Among the entries below, find every line that contains the string "Орловской", then copy it.

- Transcribed page contents:
★ ★ ★

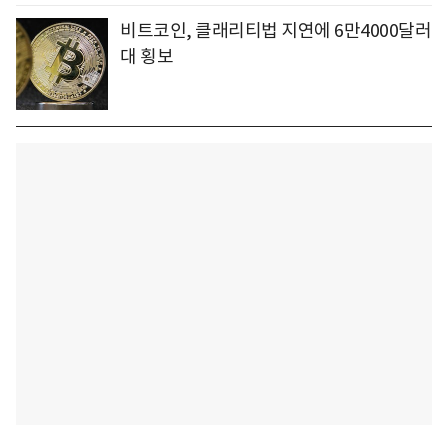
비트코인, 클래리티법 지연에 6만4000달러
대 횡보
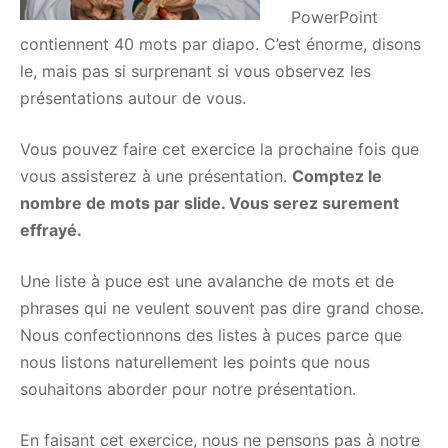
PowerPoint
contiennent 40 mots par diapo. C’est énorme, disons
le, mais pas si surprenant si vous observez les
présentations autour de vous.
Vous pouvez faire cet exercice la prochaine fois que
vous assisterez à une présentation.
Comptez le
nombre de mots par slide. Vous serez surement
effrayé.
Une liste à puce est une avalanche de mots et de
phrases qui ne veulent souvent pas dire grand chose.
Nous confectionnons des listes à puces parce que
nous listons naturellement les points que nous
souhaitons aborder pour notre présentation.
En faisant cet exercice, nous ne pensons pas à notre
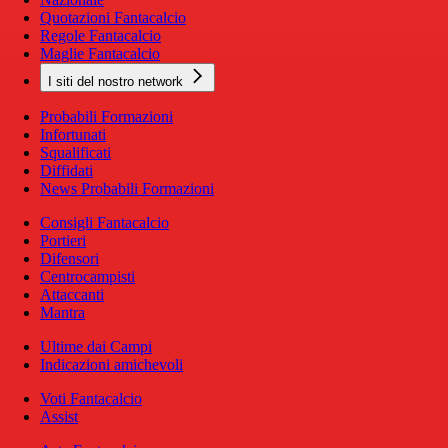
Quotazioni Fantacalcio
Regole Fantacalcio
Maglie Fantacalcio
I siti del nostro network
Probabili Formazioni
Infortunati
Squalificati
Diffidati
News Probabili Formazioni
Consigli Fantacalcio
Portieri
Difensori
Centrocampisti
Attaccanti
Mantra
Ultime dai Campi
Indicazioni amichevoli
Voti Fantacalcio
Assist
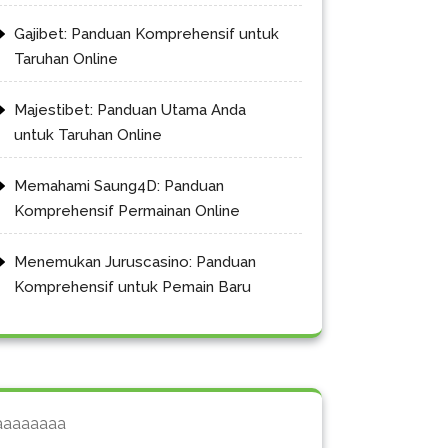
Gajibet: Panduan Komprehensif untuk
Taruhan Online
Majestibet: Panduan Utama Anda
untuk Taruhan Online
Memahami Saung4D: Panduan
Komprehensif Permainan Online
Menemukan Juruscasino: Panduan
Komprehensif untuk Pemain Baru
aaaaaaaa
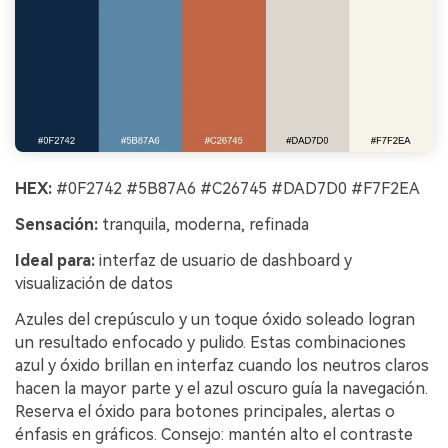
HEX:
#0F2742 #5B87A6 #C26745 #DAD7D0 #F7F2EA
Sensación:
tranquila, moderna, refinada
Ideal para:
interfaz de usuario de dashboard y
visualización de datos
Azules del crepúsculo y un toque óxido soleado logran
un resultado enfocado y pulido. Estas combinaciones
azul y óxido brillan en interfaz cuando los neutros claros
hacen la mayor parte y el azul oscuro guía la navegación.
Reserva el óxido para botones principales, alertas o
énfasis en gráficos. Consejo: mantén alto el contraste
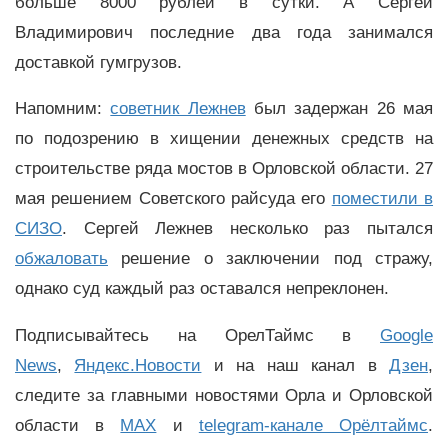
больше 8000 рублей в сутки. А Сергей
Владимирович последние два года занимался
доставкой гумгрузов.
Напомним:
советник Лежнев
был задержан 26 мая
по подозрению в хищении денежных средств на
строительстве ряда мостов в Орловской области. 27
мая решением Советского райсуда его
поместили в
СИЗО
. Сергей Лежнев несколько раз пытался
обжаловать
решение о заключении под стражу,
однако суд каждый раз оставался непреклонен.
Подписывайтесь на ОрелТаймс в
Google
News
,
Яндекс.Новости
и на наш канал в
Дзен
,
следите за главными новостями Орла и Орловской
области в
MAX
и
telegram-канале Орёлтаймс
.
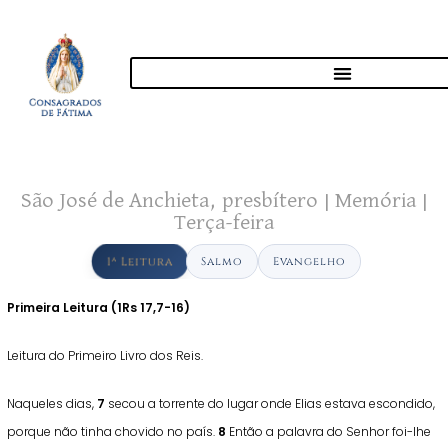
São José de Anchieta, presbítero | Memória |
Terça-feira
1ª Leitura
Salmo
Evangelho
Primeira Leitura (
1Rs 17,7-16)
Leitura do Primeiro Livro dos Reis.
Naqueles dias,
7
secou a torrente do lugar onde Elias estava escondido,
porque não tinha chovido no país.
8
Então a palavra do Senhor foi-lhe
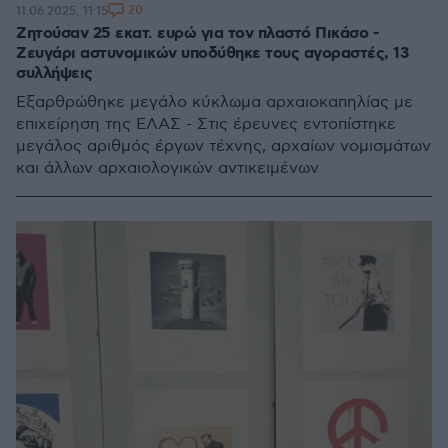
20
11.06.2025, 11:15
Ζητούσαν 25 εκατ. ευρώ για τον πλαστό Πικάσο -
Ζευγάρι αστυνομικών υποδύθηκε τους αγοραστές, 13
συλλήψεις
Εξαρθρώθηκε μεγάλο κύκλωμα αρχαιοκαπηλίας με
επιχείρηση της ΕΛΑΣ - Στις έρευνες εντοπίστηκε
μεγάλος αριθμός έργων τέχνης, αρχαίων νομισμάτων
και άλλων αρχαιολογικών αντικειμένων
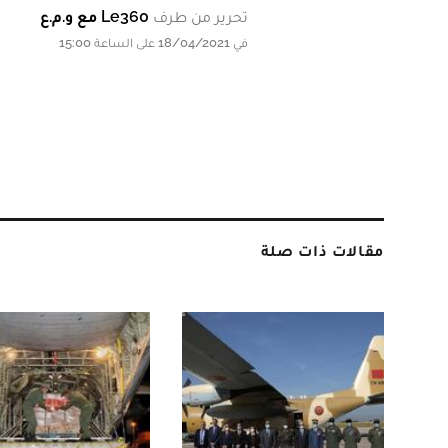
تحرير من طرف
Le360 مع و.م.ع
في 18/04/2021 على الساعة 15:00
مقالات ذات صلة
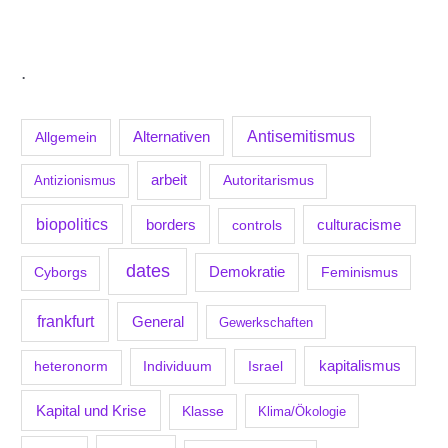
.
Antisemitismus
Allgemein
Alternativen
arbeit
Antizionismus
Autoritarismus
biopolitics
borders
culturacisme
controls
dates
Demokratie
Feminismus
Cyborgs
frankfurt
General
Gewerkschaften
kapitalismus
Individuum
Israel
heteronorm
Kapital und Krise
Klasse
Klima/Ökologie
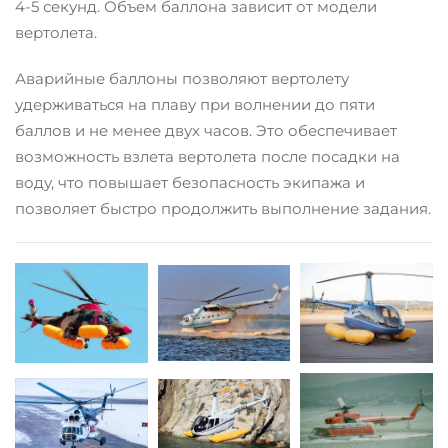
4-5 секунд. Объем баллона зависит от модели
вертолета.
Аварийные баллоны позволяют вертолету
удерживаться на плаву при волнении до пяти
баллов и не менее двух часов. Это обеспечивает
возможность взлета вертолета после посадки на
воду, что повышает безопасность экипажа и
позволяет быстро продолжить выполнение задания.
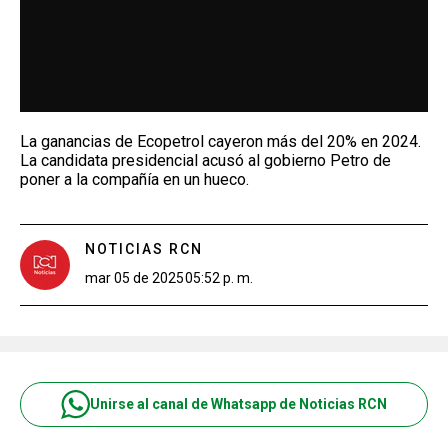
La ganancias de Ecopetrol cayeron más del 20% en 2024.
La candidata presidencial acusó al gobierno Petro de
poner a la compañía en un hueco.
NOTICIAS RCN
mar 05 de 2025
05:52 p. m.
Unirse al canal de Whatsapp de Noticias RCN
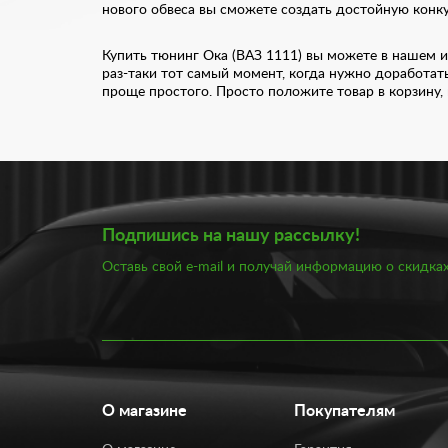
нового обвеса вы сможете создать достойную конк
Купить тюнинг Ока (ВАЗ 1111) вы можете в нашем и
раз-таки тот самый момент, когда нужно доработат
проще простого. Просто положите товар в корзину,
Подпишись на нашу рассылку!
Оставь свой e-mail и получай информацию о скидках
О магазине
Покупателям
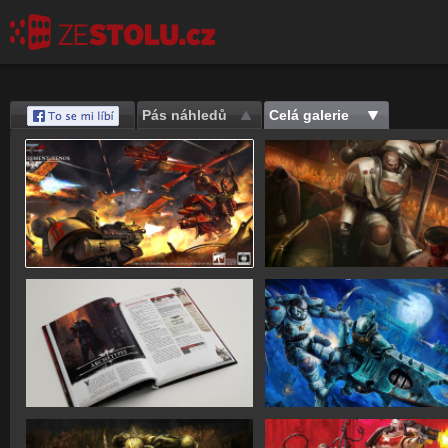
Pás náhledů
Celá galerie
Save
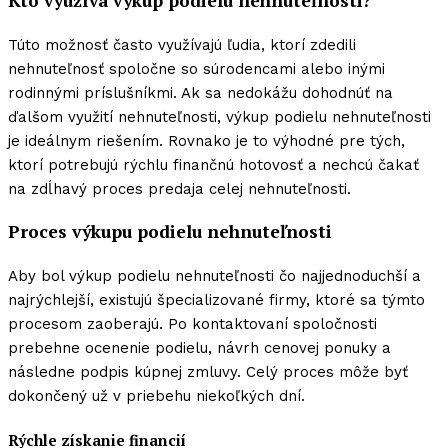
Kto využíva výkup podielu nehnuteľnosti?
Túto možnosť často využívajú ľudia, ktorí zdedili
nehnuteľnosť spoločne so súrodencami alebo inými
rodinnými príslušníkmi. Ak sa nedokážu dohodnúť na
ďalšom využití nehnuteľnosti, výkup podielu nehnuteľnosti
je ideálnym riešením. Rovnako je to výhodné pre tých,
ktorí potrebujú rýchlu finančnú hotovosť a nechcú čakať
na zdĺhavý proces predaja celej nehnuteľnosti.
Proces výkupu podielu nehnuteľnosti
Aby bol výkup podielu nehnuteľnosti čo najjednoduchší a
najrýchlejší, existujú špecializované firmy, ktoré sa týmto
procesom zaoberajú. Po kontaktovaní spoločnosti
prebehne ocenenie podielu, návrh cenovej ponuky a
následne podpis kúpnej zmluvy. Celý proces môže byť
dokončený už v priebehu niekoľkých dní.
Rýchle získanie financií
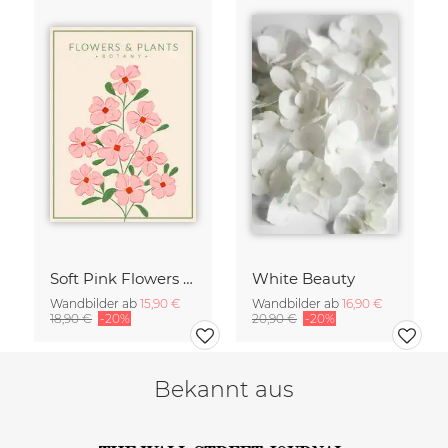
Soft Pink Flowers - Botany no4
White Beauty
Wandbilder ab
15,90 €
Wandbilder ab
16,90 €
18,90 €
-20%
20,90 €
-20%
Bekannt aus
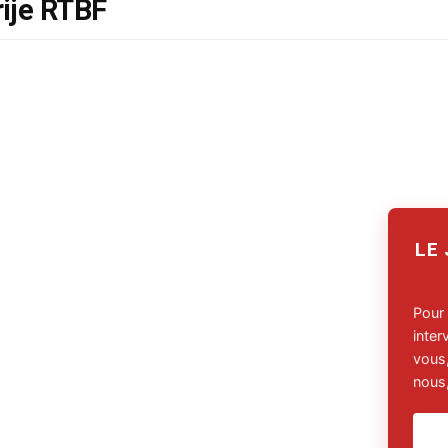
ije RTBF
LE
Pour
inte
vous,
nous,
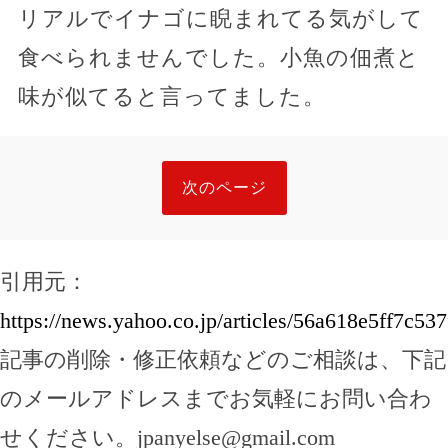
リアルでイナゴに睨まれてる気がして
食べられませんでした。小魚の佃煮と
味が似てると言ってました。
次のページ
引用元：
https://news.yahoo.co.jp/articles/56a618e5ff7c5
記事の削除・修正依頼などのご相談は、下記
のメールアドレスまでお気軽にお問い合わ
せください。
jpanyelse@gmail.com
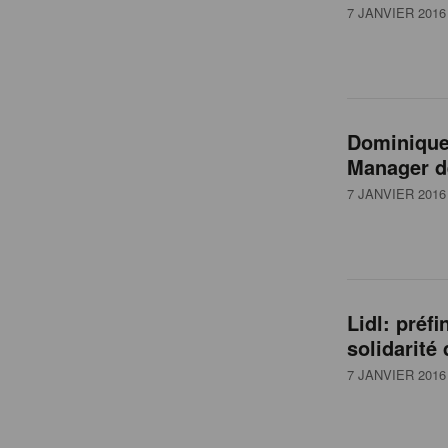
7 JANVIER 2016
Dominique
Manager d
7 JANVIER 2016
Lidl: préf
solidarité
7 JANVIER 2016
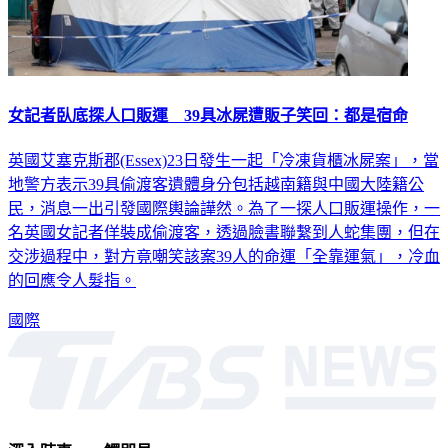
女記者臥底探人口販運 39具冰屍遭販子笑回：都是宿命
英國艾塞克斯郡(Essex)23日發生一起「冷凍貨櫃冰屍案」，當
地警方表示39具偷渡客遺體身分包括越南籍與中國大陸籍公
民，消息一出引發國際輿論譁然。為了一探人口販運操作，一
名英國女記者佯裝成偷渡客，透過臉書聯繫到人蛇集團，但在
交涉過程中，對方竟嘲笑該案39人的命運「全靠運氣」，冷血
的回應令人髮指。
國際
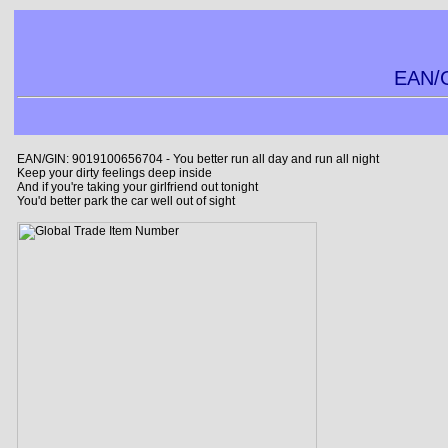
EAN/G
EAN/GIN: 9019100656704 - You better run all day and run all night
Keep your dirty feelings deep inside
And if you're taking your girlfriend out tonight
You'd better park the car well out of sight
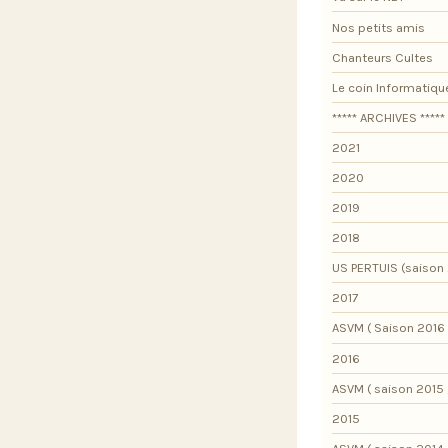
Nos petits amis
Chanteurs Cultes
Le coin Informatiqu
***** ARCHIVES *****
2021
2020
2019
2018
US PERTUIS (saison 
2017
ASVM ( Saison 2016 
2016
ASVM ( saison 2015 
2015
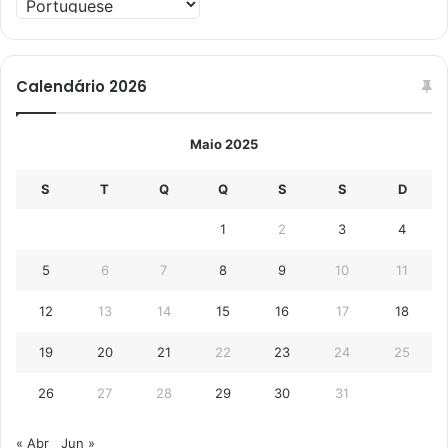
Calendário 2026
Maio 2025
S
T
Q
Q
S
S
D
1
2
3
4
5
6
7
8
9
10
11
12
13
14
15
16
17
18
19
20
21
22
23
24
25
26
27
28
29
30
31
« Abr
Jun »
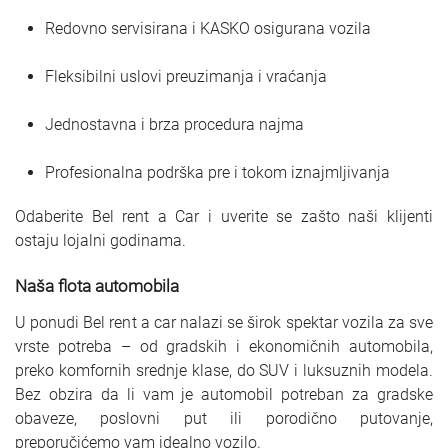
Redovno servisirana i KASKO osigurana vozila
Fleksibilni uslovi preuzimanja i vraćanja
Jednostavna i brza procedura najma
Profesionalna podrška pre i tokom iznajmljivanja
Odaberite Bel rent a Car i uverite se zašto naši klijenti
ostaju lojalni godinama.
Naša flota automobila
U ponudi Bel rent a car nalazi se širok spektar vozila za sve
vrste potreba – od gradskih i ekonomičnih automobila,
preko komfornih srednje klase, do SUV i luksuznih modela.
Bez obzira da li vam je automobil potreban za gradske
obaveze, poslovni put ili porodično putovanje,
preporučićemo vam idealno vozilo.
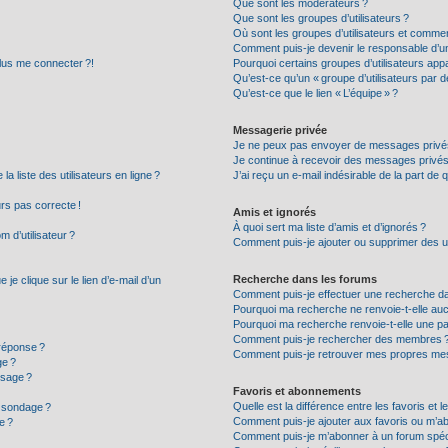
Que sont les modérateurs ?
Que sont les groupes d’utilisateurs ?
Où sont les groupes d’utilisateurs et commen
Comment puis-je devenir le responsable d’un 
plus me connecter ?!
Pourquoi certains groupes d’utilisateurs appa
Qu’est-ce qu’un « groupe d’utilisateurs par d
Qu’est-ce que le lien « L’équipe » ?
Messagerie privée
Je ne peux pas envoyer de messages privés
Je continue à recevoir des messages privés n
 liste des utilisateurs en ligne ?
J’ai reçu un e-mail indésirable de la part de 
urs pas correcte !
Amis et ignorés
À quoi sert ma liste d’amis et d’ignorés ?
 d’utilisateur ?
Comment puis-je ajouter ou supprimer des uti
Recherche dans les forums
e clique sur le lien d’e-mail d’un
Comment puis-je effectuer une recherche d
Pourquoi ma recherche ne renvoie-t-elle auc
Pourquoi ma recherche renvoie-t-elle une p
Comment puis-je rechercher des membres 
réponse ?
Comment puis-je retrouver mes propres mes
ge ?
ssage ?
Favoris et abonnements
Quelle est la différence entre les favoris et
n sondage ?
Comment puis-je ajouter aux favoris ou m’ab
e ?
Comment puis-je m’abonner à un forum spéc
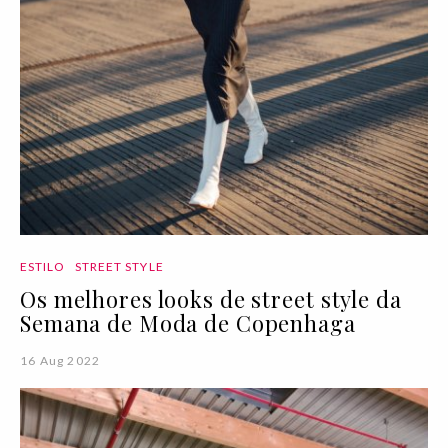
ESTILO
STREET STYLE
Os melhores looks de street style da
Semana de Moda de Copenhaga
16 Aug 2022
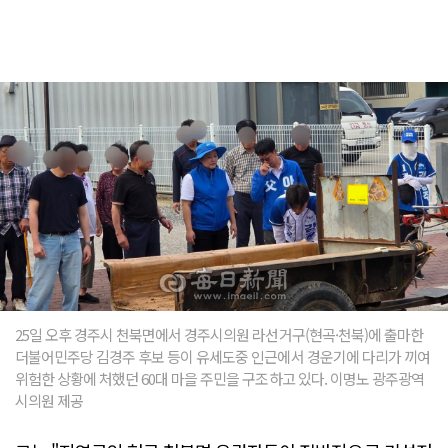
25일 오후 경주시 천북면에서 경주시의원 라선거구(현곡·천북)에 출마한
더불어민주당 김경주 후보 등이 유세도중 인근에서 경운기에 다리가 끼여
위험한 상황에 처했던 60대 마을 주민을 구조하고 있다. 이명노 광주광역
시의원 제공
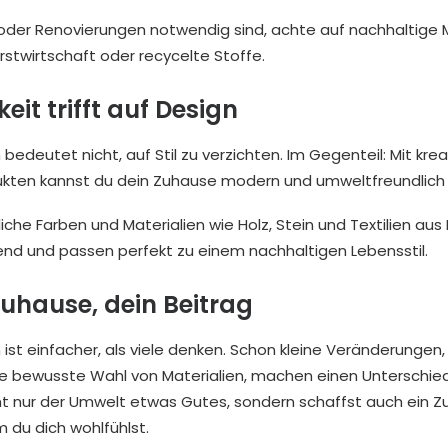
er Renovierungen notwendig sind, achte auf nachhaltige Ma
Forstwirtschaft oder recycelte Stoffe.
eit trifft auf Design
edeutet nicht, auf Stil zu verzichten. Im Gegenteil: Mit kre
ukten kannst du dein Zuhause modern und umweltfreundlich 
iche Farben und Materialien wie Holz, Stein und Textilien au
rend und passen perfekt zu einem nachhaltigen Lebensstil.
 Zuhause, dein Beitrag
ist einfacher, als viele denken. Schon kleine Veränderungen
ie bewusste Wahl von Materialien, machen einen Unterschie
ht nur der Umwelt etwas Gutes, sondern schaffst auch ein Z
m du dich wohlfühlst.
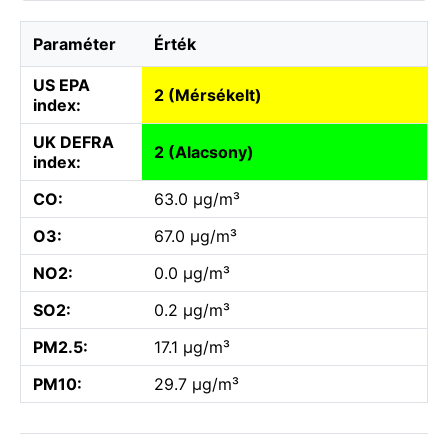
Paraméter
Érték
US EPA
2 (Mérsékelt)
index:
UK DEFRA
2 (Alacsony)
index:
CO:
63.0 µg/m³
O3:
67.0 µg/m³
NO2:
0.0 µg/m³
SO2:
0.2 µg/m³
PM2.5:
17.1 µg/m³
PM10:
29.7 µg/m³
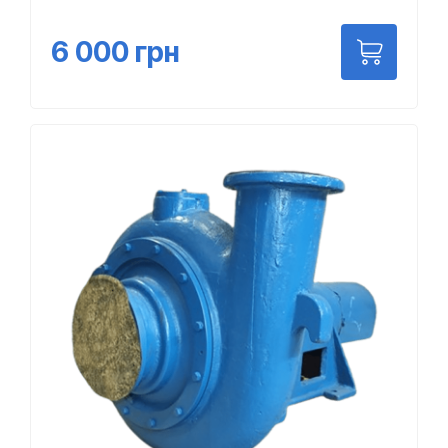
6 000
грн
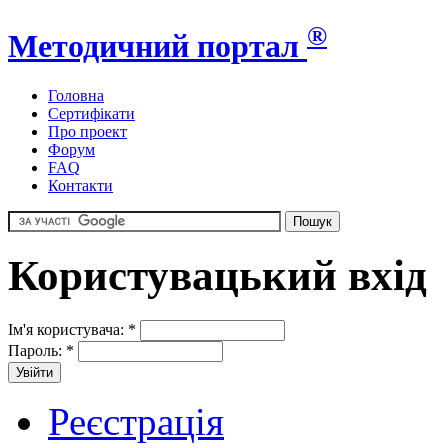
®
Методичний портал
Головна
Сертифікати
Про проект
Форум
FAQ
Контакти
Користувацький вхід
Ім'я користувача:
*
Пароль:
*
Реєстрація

★ ★ ★

- Output below:
строительстве ряда мостов в Орловской области. 27
следите за главными новостями Орла и Орловской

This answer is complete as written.